Namun, jalan menuju kesetaraan masih panjang. Perempuan kerap menghadapi beban ganda: mengurus rumah tangga sekaligus bekerja di kebun. Upah mereka sering lebih rendah daripada laki-laki untuk pekerjaan yang sama. Perlindungan sosial bagi pekerja perempuan masih minim, terutama di sektor informal. Oleh sebab itu, pengakuan formal atas peran perempuan dalam skema kepemilikan, koperasi, dan kebijakan desa mutlak diperlukan.


Lahan Masyarakat Jangan Lagi Dijual atau Dicaplok

Ancaman terbesar bagi petani sawit mandiri bukan lagi hama atau pupuk mahal, melainkan perampasan lahan secara sistematis. Dalam dua dekade terakhir, ribuan hektar lahan masyarakat adat dan petani kecil di Kalimantan beralih ke perusahaan besar, baik melalui jual beli, skema kemitraan semu, maupun konsesi yang disahkan pemerintah daerah.

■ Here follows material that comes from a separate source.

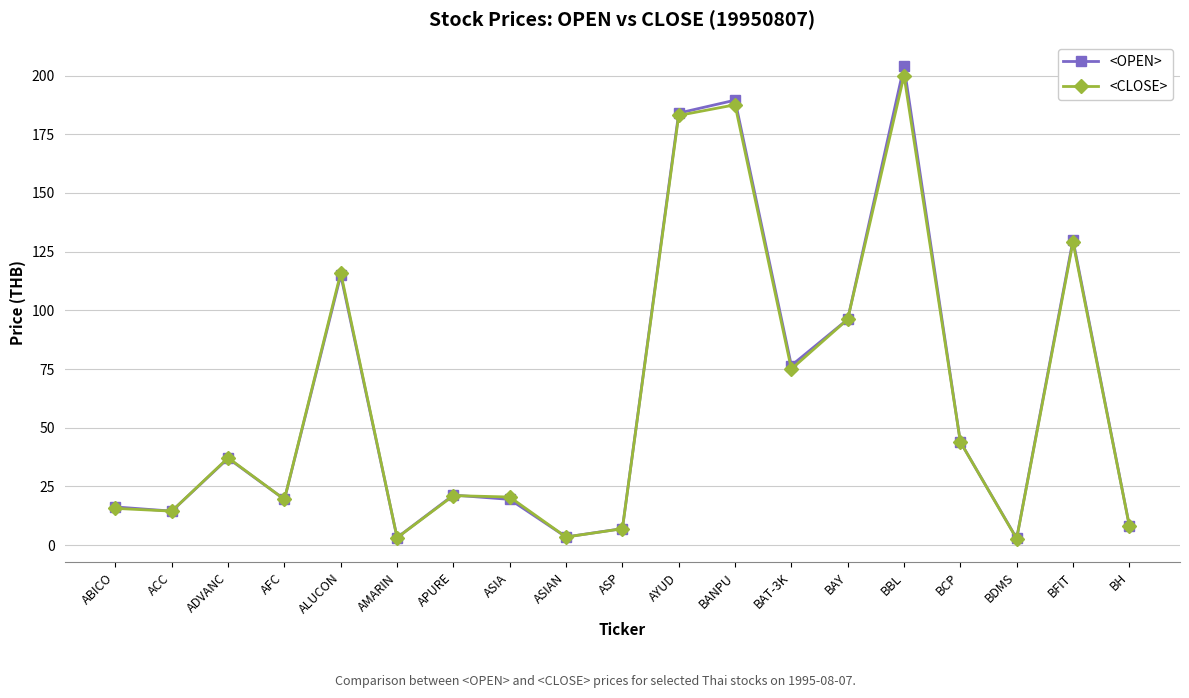

Where does the <CLOSE> series first go above 21?

ADVANC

Konsorsium Pembaruan Agraria (KPA) mencatat bahwa sepanjang 2015–2023 terdapat lebih dari 1,3 juta hektar konflik agraria terkait perkebunan sawit di Kalimantan. Polanya berulang: perusahaan bekerja sama dengan elite politik lokal, memperoleh izin, lalu melakukan ekspansi di atas tanah adat. Masyarakat yang tak punya sertifikat formal sulit membela diri, meski mereka sudah turun-temurun menempati wilayah itu.


Solusinya tidak bisa hanya moral. Harus ada sistem hukum dan ekonomi yang melindungi petani kecil agar tidak tergoda menjual lahan kepada perusahaan. Pertama, pemerintah daerah perlu mempercepat sertifikasi tanah rakyat dengan skema one map policy yang jelas batasnya. Tanah yang diakui secara legal lebih sulit dicaplok. Kedua, desa harus berani membuat peraturan desa (Perdes) yang melarang penjualan lahan produktif tanpa musyawarah publik. Ketiga, koperasi dan pabrik rakyat perlu diperkuat agar petani memiliki akses pasar yang stabil, sehingga tidak menjual lahan karena kepepet ekonomi.

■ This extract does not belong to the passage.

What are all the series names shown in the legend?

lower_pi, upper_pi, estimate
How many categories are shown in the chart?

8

Transparansi perizinan juga penting. Data dari Indonesia Corruption Watch (ICW, 2023) menunjukkan bahwa banyak izin perkebunan tumpang tindih dengan hutan lindung atau tanah adat. Publikasi izin secara daring dan partisipasi masyarakat dalam pengawasan bisa memotong rantai kolusi antara perusahaan dan pejabat lokal.


Selain itu, generasi muda dan perempuan harus dilibatkan dalam pengelolaan lahan. Ketika mereka merasa memiliki masa depan di tanah sendiri, mereka tidak akan mudah menjualnya. Gerakan koperasi perempuan dan kelompok tani muda yang kini tumbuh di Kalimantan Barat dan Tengah adalah contoh harapan baru. Mereka menolak menjual lahan, belajar mengelola sawit berkelanjutan, dan memanfaatkan teknologi digital untuk memasarkan hasil panen.

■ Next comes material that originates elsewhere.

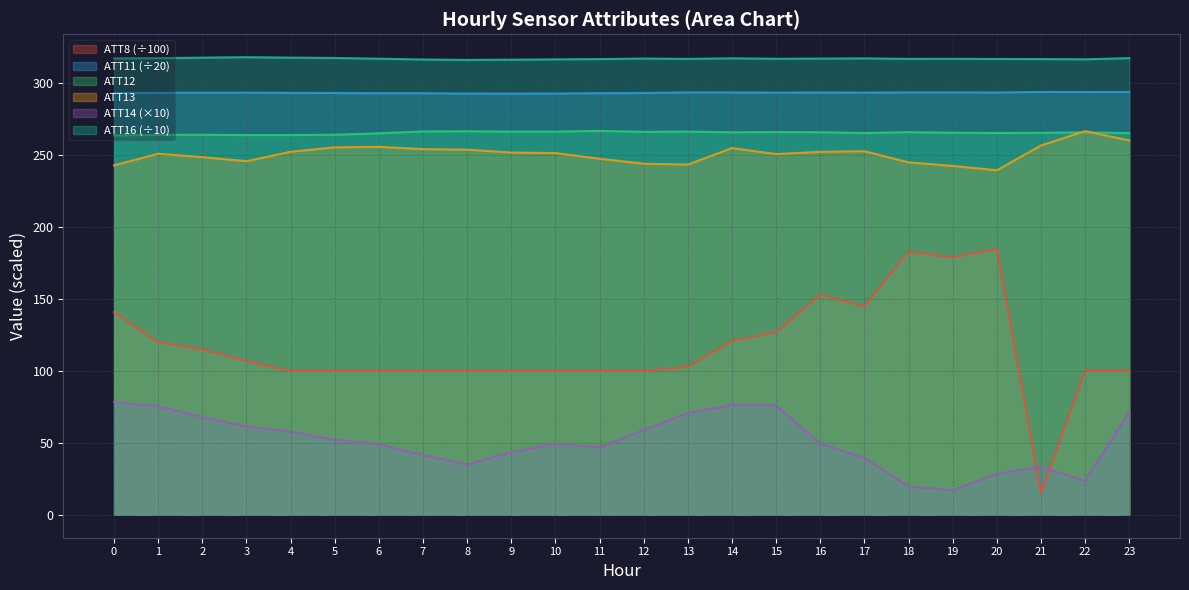

Which series changed the most between 5 and 13?

ATT14 (×10)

Menjual lahan memang tampak menguntungkan sesaat, tetapi kehilangan hak atas tanah berarti kehilangan kendali atas masa depan. Lahan adalah sumber daya hidup yang tidak bisa diperbanyak. Begitu berpindah tangan ke perusahaan besar, masyarakat akan kembali menjadi buruh di tanah sendiri.


Petani sawit mandiri membuka jalannya

Petani sawit mandiri di Kalimantan, termasuk perempuan, sedang memperjuangkan ruang hidup dan kedaulatan ekonomi mereka di tengah arus besar korporasi global. Manfaat nyata sawit rakyat telah terbukti: menciptakan pekerjaan, meningkatkan pendapatan, serta memperkuat ekonomi desa. Dengan dua kavling lahan yang dikelola bijak, keluarga bisa hidup layak dan mandiri.


Semua itu hanya bisa terwujud bila lahan tetap berada di tangan rakyat. Ketika perempuan diberi tempat dalam pengambilan keputusan dan desa berani membuat aturan untuk menjaga tanahnya sendiri, kekuatan lokal akan tumbuh. Dan ketika negara benar-benar berpihak kepada petani kecil, sawit tak lagi menjadi lambang kerakusan dan perampasan, melainkan simbol kemandirian, keadilan, dan keberlanjutan hidup.


Yang kurang justru keberanian moral dan politik untuk memastikan tanah itu tetap menjadi milik mereka yang menanam, menyabit, dan menjaga. Tanah harus kembali pada logika kehidupan, bukan pada logika kekuasaan.


Selama tanah dipegang oleh mereka yang menghidupi bumi, bukan yang mengurasnya, maka masa depan pertanian dan kehutanan Borneo masih bisa diselamatkan. Dari tangan rakyat, kehidupan tumbuh. Dari keberanian menjaga tanah, martabat sebuah bangsa dipertahankan.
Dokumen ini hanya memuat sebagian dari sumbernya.